Having never had a problem with weight gain I can attribute that to what my mother and grandmother harped on me to do – three things:
1. Always chew your food thoroughly. For me that is at least 10 seconds per mouthful or often more like 15 seconds.
2. Put your fork (and knife) down between mouthfuls
3. Eat slowly. It takes me at least 20 minutes to finish the main course of a meal. I often see those that are overweight going through a larger amount of food in 5 minutes.
This is really simple stuff but I never see an overweight person eat slowly and, often, they have much larger portions of food to eat.
Thank you for commenting Robert.
It is true as you say that eating slowly makes a huge difference to our digestion, and to our awareness of how full we are getting. These simple points from your mother and grandmother are really helpful and remain true of course.
Thanks for the info. Ive always heard it takes about twenty minutes. I never thought about when consuming food to be aware on how your stomach reacts. I do , however remind myself to always subconsciously state that I’ll be full within 20 minutes and do not need to eat anymore. Works ever time.
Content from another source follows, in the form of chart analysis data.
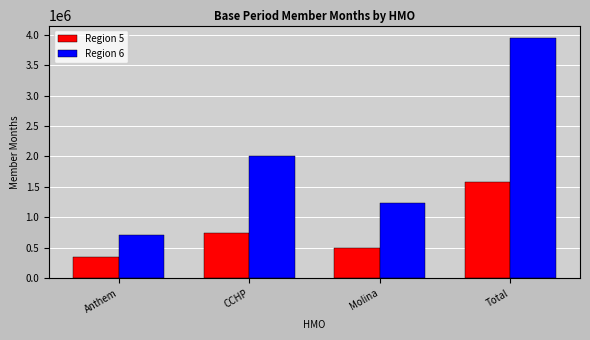

At which category is the sum across all series the highest?

Total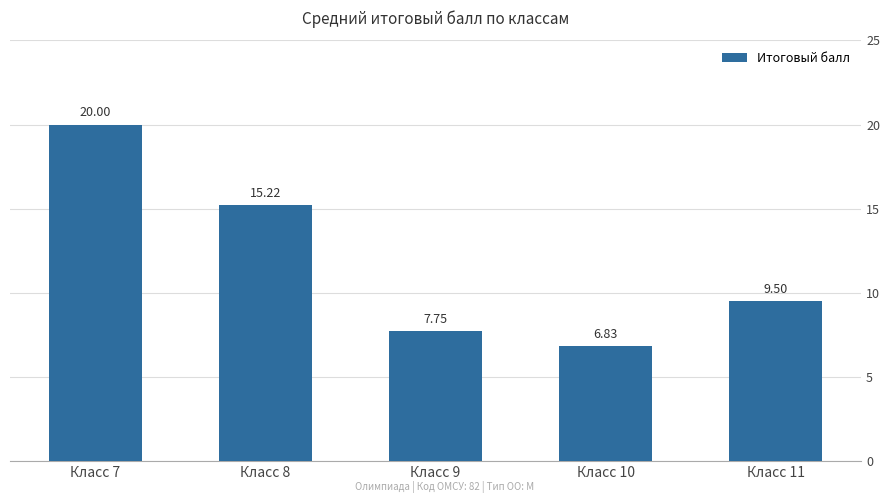

Rank the categories by value from highest to lowest.

Класс 7, Класс 8, Класс 11, Класс 9, Класс 10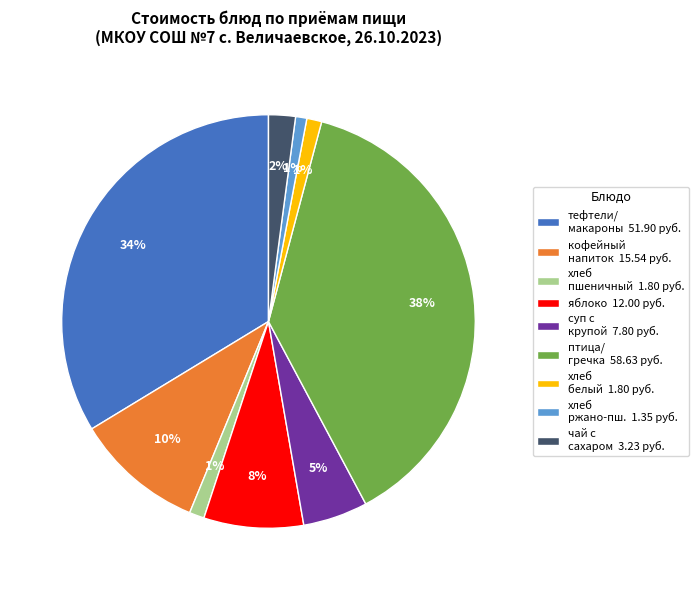

To the nearest percent, what is the difference between the largest and smallest slice percentages?

37%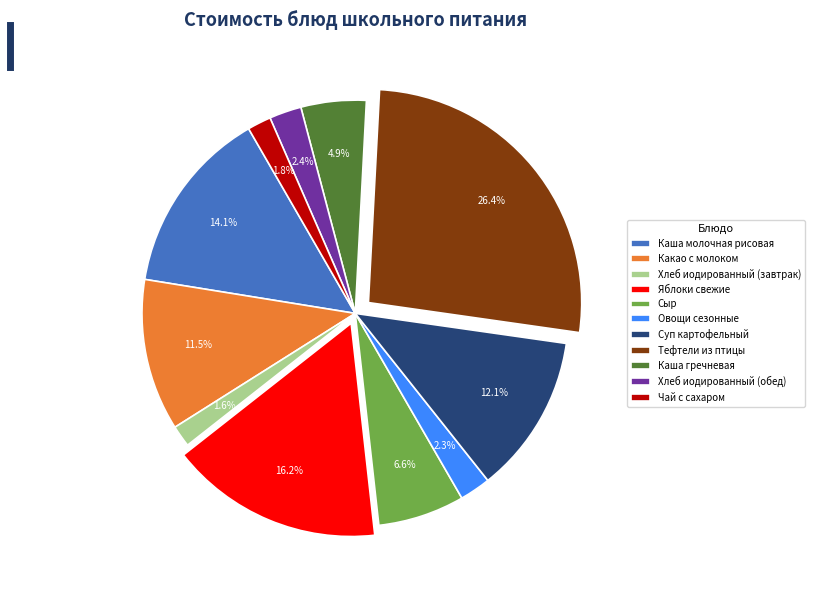

What percentage is the Хлеб иодированный (обед) slice, to the nearest percent?

2%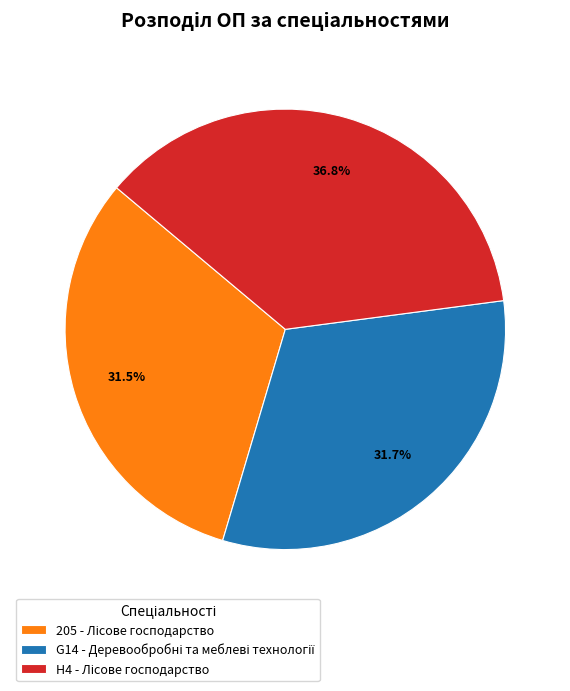

How many slices are in this pie chart?

3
This is great David – you’ve found a way of using your knowledge of your appetite to guide your eating
Thanks for posting!
What is the reason it takes 20 minutes? Wouldn’t it be better if the brain knew you were full when you were full and not 20 minutes later?
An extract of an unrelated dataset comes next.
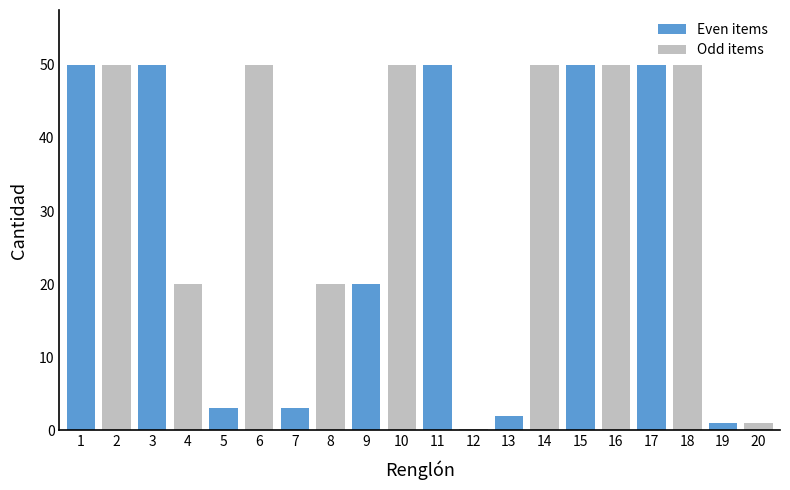

How many values in the Even items series are below 50?

5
Interesting thought – I think that the way to think about this is that your brain does know it’s full when your stomach fills up (the first set of fullness signals I talk about in this blog), but we often override this immediate awareness. And because digestion is a process that takes time, our brains couldn’t get that slower information about the composition and metabolites of what we have eaten, until that process is at least part way through.
And appetite regulation is a beautifully complex system which takes place over a number of different timescales – some of it is to do with short term satiety, and some to do with much longer-term information that our brain uses to compute energy intake and expenditure.
I hope this helps… but of course evolution is so amazing and the human appetite system is really complex!
Many thanks for posting your comment.